**Do this:**
Copy the lines from the one containing "Page size: 1500x844." through the one containing "title GESTOR DE", swapping "bounding box" for "enclosing box" and leaving everything else unchanged.
— START Information provided —
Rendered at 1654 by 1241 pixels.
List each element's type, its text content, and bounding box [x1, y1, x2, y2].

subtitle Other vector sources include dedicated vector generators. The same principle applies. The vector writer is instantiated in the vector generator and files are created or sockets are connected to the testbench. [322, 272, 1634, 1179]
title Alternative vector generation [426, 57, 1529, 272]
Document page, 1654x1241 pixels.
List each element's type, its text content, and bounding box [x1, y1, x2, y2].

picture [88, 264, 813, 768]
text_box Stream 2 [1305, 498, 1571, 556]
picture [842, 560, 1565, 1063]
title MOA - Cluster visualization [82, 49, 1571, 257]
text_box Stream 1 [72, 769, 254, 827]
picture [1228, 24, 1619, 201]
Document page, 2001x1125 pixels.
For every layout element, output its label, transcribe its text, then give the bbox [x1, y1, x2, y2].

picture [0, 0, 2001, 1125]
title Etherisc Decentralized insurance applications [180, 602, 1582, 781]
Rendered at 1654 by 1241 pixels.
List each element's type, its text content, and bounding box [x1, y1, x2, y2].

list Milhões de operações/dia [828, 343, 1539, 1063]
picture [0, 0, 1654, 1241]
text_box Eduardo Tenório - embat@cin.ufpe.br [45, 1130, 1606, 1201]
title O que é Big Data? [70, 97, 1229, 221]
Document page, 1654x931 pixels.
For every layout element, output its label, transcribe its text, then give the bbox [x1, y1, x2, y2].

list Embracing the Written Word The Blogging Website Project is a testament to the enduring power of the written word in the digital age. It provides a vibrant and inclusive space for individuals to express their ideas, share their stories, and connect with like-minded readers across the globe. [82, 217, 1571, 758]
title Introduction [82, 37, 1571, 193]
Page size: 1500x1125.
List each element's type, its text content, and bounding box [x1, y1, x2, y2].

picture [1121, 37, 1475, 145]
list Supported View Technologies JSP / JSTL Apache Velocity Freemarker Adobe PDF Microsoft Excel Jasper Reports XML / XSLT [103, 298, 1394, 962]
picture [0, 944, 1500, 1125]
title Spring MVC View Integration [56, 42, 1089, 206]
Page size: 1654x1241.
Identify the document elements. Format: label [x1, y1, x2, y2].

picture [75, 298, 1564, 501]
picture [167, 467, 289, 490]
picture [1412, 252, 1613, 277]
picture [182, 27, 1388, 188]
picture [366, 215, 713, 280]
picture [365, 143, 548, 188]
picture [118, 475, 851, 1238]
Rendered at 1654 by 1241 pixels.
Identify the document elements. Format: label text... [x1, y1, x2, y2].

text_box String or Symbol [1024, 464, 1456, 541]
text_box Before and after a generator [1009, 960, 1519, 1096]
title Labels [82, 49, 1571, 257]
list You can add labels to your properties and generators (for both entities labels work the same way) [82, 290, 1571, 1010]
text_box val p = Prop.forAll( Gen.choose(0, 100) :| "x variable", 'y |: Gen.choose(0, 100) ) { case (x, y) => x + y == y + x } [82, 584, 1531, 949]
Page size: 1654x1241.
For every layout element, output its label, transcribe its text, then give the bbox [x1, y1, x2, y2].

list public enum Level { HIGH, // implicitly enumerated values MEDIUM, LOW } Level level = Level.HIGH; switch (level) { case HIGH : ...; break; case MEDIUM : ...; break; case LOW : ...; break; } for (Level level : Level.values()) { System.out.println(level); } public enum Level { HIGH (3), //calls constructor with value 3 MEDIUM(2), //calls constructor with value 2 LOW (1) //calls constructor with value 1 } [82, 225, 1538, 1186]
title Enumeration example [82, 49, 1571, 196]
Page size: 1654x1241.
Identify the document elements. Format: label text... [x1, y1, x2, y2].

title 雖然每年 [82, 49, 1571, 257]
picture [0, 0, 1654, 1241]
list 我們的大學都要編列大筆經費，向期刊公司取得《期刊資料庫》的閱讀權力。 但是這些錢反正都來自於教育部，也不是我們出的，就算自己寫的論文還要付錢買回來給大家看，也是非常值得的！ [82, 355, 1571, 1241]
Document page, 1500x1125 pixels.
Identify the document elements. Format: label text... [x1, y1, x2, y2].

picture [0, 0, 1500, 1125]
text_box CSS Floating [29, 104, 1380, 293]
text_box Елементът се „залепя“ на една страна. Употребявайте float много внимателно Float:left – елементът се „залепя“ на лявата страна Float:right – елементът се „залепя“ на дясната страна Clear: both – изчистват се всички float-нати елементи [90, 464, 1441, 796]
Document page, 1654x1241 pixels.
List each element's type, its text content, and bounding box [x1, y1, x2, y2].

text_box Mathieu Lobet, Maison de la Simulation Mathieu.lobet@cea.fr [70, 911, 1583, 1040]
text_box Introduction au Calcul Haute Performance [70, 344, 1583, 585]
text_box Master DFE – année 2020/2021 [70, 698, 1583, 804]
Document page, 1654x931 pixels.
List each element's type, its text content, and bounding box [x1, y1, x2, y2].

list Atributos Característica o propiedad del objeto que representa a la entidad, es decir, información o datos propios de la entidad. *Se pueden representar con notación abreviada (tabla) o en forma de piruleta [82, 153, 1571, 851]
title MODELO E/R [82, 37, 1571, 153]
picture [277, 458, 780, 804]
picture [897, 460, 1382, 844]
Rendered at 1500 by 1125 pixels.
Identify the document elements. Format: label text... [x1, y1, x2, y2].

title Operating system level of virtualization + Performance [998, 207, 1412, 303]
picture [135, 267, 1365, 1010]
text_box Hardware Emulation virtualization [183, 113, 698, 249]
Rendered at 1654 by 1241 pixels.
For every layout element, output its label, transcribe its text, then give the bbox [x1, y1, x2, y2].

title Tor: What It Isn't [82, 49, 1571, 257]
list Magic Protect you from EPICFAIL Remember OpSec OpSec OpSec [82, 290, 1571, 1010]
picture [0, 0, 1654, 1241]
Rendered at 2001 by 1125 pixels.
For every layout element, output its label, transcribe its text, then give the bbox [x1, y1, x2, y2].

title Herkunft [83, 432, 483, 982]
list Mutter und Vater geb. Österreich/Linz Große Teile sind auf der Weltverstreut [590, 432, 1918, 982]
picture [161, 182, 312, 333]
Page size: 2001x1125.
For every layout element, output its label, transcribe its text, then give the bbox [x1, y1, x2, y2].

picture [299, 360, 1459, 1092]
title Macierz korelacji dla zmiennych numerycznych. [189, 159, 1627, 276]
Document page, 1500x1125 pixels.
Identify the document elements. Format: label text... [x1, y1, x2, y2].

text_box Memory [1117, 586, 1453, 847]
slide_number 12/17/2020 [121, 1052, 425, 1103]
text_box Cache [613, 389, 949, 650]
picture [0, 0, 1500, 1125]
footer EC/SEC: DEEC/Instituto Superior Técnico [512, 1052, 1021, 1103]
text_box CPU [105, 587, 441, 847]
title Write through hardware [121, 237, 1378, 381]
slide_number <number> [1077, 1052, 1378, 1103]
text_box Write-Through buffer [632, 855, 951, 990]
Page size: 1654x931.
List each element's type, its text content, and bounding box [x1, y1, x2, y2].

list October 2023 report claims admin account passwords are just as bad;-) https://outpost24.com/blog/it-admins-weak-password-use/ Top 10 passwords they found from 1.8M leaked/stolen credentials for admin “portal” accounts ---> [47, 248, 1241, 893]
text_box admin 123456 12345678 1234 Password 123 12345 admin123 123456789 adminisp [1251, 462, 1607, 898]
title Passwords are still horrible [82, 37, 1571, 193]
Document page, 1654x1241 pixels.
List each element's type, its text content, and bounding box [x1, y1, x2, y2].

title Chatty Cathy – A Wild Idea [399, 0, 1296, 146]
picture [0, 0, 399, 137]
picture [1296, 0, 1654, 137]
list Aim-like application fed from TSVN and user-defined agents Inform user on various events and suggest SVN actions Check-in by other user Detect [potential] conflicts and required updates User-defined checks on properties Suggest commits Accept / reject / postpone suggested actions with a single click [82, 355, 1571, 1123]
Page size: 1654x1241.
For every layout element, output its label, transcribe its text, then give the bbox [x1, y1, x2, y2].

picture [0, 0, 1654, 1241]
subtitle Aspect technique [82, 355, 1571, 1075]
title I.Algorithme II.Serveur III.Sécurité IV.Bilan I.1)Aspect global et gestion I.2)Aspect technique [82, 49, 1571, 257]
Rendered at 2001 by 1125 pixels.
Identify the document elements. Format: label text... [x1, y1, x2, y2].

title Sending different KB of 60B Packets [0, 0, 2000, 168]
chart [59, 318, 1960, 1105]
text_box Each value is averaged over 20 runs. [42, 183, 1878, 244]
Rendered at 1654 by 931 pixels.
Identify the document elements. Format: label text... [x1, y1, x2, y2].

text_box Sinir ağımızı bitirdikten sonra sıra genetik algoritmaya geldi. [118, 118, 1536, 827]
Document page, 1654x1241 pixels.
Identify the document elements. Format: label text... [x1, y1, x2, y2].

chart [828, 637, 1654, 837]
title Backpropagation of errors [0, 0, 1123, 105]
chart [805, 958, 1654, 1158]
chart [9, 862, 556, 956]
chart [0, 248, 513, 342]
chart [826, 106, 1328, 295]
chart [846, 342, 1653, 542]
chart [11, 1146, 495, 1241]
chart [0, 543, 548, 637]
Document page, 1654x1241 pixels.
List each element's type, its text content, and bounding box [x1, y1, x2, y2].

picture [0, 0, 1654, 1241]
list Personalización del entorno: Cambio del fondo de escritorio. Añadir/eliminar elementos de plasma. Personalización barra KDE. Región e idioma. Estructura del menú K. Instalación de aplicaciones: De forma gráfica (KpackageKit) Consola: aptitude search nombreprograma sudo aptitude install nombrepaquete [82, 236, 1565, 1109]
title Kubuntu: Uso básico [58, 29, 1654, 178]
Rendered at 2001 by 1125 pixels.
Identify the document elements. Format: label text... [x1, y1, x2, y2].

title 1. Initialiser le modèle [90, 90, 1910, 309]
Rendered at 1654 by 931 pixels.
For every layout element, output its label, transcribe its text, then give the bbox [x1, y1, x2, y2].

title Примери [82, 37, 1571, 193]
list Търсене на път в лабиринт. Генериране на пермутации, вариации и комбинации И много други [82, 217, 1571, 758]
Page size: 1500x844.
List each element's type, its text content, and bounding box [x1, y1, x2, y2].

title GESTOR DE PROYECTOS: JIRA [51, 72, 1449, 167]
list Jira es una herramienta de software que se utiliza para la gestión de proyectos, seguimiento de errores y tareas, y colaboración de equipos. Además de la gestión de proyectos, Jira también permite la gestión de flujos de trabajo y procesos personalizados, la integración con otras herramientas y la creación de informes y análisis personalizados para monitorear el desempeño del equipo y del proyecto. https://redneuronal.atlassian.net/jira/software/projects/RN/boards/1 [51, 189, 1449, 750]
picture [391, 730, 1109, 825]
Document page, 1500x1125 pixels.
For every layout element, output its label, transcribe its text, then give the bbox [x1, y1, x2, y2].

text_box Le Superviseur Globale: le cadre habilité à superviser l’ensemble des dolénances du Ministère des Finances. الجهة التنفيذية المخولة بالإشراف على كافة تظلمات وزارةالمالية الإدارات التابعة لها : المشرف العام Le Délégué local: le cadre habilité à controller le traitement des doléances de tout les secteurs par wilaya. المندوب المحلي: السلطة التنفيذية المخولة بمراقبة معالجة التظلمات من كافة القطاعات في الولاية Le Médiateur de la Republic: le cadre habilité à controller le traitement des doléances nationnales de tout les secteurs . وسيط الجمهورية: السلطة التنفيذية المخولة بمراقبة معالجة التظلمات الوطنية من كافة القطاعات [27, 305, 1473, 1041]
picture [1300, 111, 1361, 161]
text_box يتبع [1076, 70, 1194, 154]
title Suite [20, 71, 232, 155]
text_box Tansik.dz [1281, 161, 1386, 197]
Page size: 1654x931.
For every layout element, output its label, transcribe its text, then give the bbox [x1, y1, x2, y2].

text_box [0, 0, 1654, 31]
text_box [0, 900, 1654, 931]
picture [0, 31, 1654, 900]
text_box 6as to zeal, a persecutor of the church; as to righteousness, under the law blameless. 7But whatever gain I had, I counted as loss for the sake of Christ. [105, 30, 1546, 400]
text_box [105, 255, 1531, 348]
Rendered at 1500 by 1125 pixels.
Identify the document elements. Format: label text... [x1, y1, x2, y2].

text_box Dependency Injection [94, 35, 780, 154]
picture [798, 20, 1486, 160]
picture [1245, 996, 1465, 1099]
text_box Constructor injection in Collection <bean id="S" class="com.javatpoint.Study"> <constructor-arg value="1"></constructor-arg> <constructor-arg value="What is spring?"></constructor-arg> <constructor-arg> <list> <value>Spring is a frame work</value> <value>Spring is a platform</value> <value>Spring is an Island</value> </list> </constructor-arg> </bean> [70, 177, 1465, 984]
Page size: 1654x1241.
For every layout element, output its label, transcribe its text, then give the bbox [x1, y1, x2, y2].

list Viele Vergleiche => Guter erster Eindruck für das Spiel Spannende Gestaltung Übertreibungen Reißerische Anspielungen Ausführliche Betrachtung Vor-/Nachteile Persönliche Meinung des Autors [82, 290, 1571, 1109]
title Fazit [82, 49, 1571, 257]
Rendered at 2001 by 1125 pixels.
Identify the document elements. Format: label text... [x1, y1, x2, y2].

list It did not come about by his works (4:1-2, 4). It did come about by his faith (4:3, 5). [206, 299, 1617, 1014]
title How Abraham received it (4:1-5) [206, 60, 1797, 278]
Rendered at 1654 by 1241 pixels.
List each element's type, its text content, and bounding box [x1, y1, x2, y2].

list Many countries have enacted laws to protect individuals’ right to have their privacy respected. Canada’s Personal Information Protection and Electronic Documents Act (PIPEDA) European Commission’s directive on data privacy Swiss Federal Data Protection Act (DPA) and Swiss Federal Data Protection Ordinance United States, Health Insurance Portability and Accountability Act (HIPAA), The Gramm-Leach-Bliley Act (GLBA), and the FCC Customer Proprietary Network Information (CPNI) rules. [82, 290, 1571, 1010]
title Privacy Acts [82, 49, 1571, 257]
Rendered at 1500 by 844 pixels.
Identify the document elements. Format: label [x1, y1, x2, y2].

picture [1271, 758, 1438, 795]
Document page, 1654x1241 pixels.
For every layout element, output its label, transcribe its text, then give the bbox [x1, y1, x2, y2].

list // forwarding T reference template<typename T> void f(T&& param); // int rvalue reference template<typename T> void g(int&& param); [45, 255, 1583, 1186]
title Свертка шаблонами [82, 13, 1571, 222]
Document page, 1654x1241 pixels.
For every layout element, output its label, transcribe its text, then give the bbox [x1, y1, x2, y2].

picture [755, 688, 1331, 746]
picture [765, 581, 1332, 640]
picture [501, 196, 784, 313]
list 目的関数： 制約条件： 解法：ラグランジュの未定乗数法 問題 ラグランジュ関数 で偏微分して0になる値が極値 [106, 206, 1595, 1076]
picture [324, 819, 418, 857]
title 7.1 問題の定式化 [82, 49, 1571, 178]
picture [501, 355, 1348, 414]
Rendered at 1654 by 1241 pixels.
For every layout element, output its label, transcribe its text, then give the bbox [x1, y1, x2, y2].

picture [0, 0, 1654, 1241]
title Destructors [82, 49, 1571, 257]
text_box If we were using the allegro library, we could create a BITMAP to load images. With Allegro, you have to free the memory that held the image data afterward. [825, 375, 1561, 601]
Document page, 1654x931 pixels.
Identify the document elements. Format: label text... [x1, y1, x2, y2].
— END Information provided —
**Exercise output:**
Page size: 1500x844.
List each element's type, its text content, and enclosing box [x1, y1, x2, y2].

title GESTOR DE PROYECTOS: JIRA [51, 72, 1449, 167]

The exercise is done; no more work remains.